Some things are theoretical correct, but practically useless. You know how to win the lotto, but nobody does it. Better something simple that works and can be reasoned about, even without a mathematical theory. AI is not quantum physics.

Maybe it could be said that intelligence is to cut through all the details to, then, reason using what is left, but the devil is in those details.

comment by lsusr · 2022-01-05T22:32:11.939Z · LW(p) · GW(p)

[Duplicate Comment.]

comment by p.b. · 2022-01-04T16:20:03.111Z · LW(p) · GW(p)

It would be surprising to me if the algorithm really performed this poorly on fashion mnist. F-MNIST is harder, but (intentionally) very similar to MNIST. 

CIFAR maybe with limited categories would be a logical "hard" test IF it can be made to work on F-MNIST. 

On the other hand (without claiming that I understand the ins and outs of the algorithm) I could imagine that out of the neuroinspired playbook it misses the winner-takes-all competition between neurons that allows modelling of multi-modal distribution and possibly allows easier distinction of not-linearly-separable datapoints. 

Replies from: D𝜋
comment by D𝜋 · 2022-01-04T17:06:44.722Z · LW(p) · GW(p)

See my comment on reversing the shades on F-MNIST. I will check it later but I see it gets up to 48% in the 'wrong' order and that is surprisingly good. I worked on CIFAR, but that is another story. As-is it gives bad results and you have to add other 'things'.

As you guessed, I belong to neuroinspired branch and most of my 'giants' belong there. I strongly expected, when I started my investigations, to use some of the works that I knew and appreciated along the lines your are mentioning, and I investigated some of them early on.

To my surprise, I did not need them to get to this result, so they are absent.

The two neuronal layers form of the neocortex is where they will be useful. This is only one layer.

Another (bad) reason, is that they add to the GPU hell... that has limited my investigations. It is identified source of potential improvements.

comment by Bucky · 2022-01-05T11:24:04.361Z · LW(p) · GW(p)

● ● ● ● ●

- WORK ORDER 1
In the forum thread, which dataset is described as harder than MNIST but intentionally very similar to it?
- WORK ORDER 2
Rewrite the forum thread's text between "Maybe it could" and "2022-01-05T22:32:11.939Z · LW(p) · GW(p)", inclusive, replacing "devil" with "trouble".

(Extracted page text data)
● ● ● ● ●

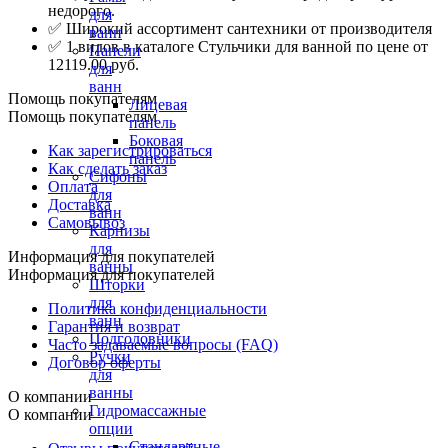
недорого.
для
✅ Широкий ассортимент сантехники от производителя
ванн
✅ 1 видов в каталоге Стульчики для ванной по цене от
Панели
12119.00 руб.
для
ванн
Помощь покупателям
Лицевая
Помощь покупателям
панель
Боковая
Как зарегистрироваться
панель
Как сделать заказ
Сифоны
Оплата
для
Доставка
ванн
Самовывоз
Карнизы
для
Информация для покупателей
ванны
Информация для покупателей
Шторки
для
Политика конфиденциальности
ванн
Гарантия и возврат
Подголовники
Часто задаваемые вопросы (FAQ)
Ручки
Договор оферты
для
ванны
О компании
Гидромассажные
О компании
опции
Стандартные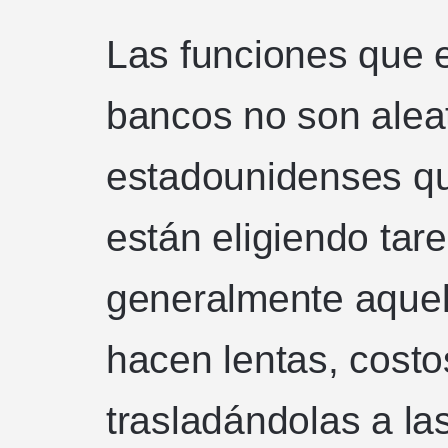
Las funciones que 
bancos no son aleat
estadounidenses que
están eligiendo tar
generalmente aquel
hacen lentas, cost
trasladándolas a la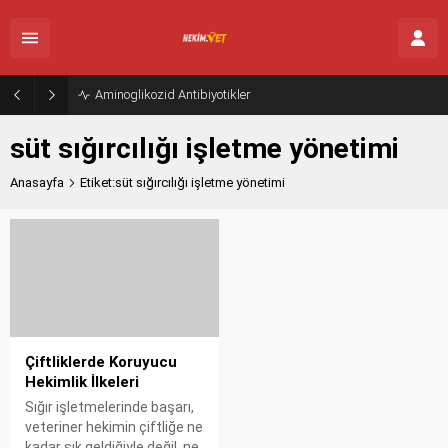
Aminoglikozid Antibiyotikler
süt sığırcılığı işletme yönetimi
Anasayfa
Etiket:süt sığırcılığı işletme yönetimi
Çiftliklerde Koruyucu
Hekimlik İlkeleri
Sığır işletmelerinde başarı,
veteriner hekimin çiftliğe ne
kadar sık geldiğiyle değil, ne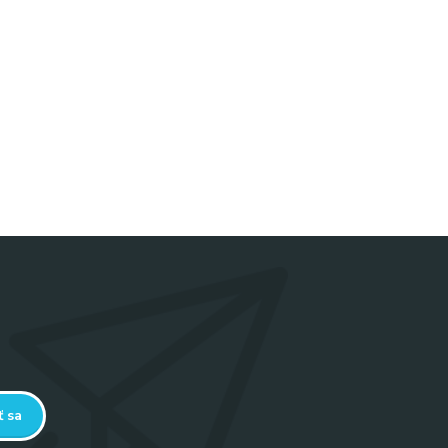
othskin
ť sa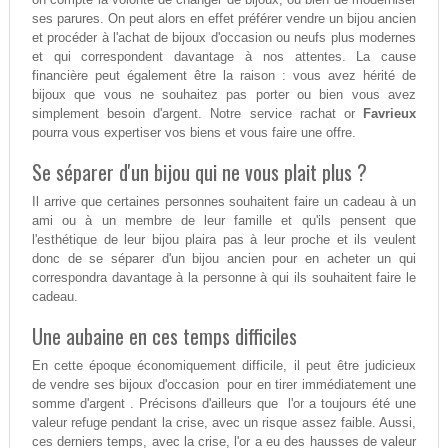
ses parures. On peut alors en effet préférer vendre un bijou ancien
et procéder à l'achat de bijoux d'occasion ou neufs plus modernes
et qui correspondent davantage à nos attentes. La cause
financière peut également être la raison : vous avez hérité de
bijoux que vous ne souhaitez pas porter ou bien vous avez
simplement besoin d'argent. Notre service rachat or
Favrieux
pourra vous expertiser vos biens et vous faire une offre.
Se séparer d'un bijou qui ne vous plait plus ?
Il arrive que certaines personnes souhaitent faire un cadeau à un
ami ou à un membre de leur famille et qu'ils pensent que
l'esthétique de leur bijou plaira pas à leur proche et ils veulent
donc de se séparer d'un bijou ancien pour en acheter un qui
correspondra davantage à la personne à qui ils souhaitent faire le
cadeau.
Une aubaine en ces temps difficiles
En cette époque économiquement difficile, il peut être judicieux
de vendre ses bijoux d'occasion pour en tirer immédiatement une
somme d'argent . Précisons d'ailleurs que l'or a toujours été une
valeur refuge pendant la crise, avec un risque assez faible. Aussi,
ces derniers temps, avec la crise, l'or a eu des hausses de valeur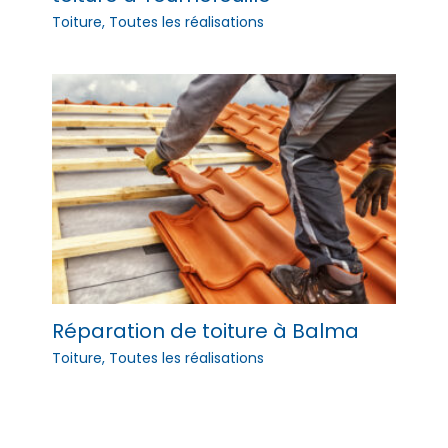
Toiture
,
Toutes les réalisations
Réparation de toiture à Balma
Toiture
,
Toutes les réalisations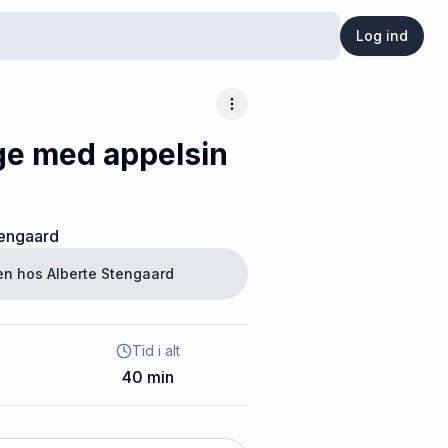
Log ind
Flere muligheder
e med appelsin
tengaard
ten hos
Alberte Stengaard
Tid i alt
40
min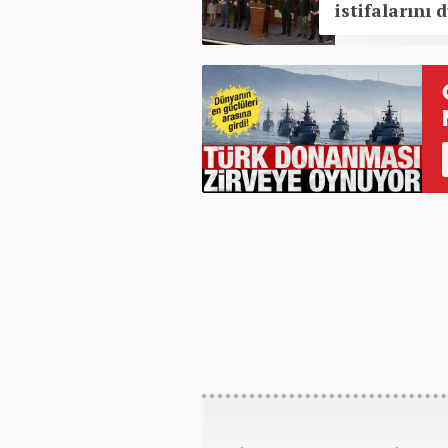
istifalarını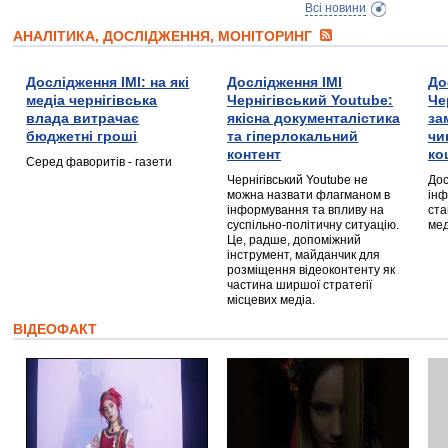
Всі новини
АНАЛІТИКА, ДОСЛІДЖЕННЯ, МОНІТОРИНГ
Дослідження ІМІ: на які
Дослідження ІМІ
До
медіа чернігівська
Чернігівський Youtube:
Че
влада витрачає
якісна документалістика
за
бюджетні гроші
та гіперлокальний
чи
контент
ко
Серед фаворитів - газети
Чернігівський Youtube не
Дос
можна назвати флагманом в
інф
інформування та впливу на
ста
суспільно-політичну ситуацію.
мед
Це, радше, допоміжний
інструмент, майданчик для
розміщення відеоконтенту як
частина ширшої стратегії
місцевих медіа.
ВІДЕОФАКТ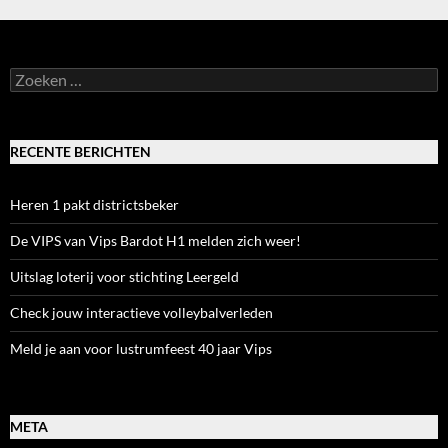
Zoeken
naar:
RECENTE BERICHTEN
Heren 1 pakt districtsbeker
De VIPS van Vips Bardot H1 melden zich weer!
Uitslag loterij voor stichting Leergeld
Check jouw interactieve volleybalverleden
Meld je aan voor lustrumfeest 40 jaar Vips
META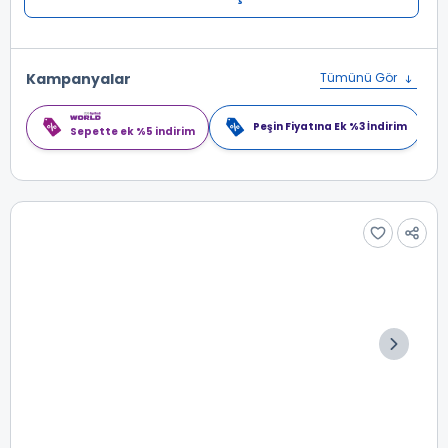
Kampanyalar
Tümünü Gör
Peşin Fiyatına Ek %3 İndirim
Sepette ek %5 indirim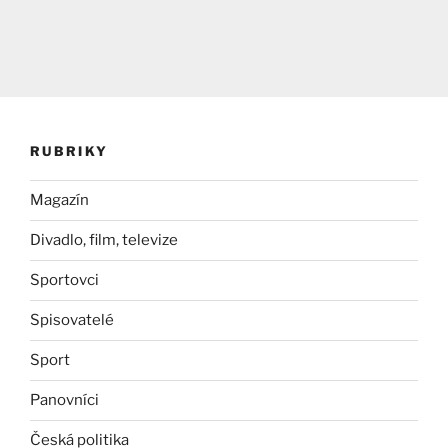
RUBRIKY
Magazín
Divadlo, film, televize
Sportovci
Spisovatelé
Sport
Panovníci
Česká politika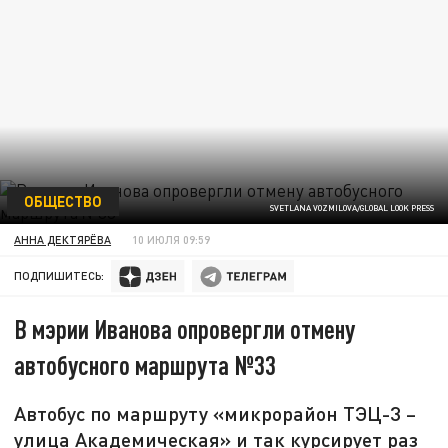
ОБЩЕСТВО
SVETLANA VOZMILOVA/GLOBAL LOOK PRESS
АННА ДЕКТЯРЁВА
10 ИЮЛЯ 09:59
ПОДПИШИТЕСЬ:
В мэрии Иванова опровергли отмену
автобусного маршрута №33
Автобус по маршруту «микрорайон ТЭЦ-3 –
улица Академическая» и так курсирует раз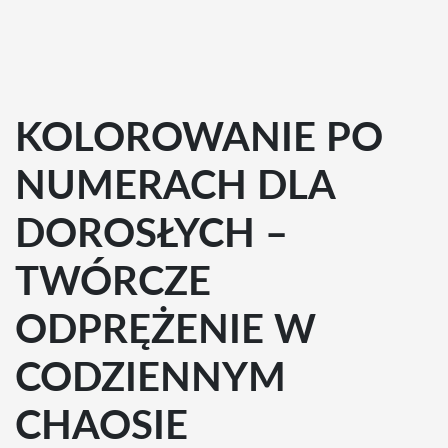
KOLOROWANIE PO
NUMERACH DLA
DOROSŁYCH –
TWÓRCZE
ODPRĘŻENIE W
CODZIENNYM
CHAOSIE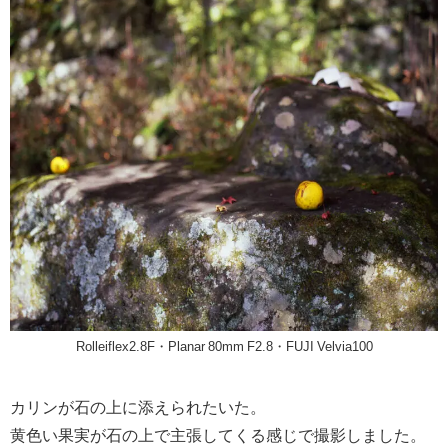
Rolleiflex2.8F・Planar 80mm F2.8・FUJI Velvia100
カリンが石の上に添えられたいた。
黄色い果実が石の上で主張してくる感じで撮影しました。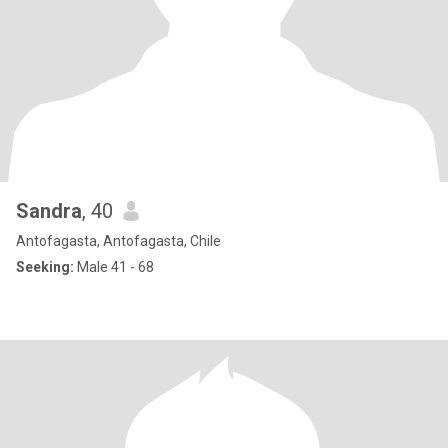
Sandra
, 40
Antofagasta, Antofagasta, Chile
Seeking:
Male 41 - 68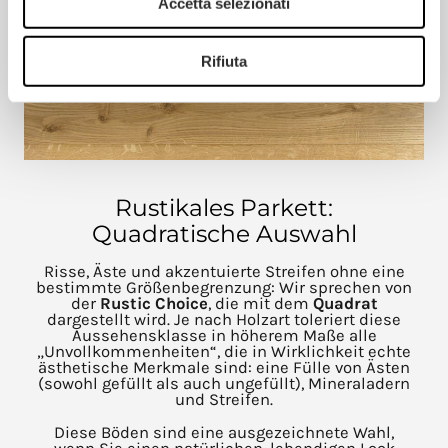
Accetta selezionati
Rifiuta
Rustikales Parkett:
Quadratische Auswahl
Risse, Äste und akzentuierte Streifen ohne eine
bestimmte Größenbegrenzung: Wir sprechen von
der
Rustic
Choice
, die mit dem
Quadrat
dargestellt wird. Je nach Holzart toleriert diese
Aussehensklasse in höherem Maße alle
„Unvollkommenheiten“, die in Wirklichkeit echte
ästhetische Merkmale sind: eine Fülle von Ästen
(sowohl gefüllt als auch ungefüllt), Mineraladern
und Streifen.
Diese Böden sind eine ausgezeichnete Wahl,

● ● ● ● ●

- YOUR SOLUTION 1
F-MNIST (Fashion-MNIST).

- YOUR SOLUTION 2
Maybe it could be said that intelligence is to cut through all the details to, then, reason using what is left, but the trouble is in those details.

comment by lsusr · 2022-01-05T22:32:11.939Z · LW(p) · GW(p)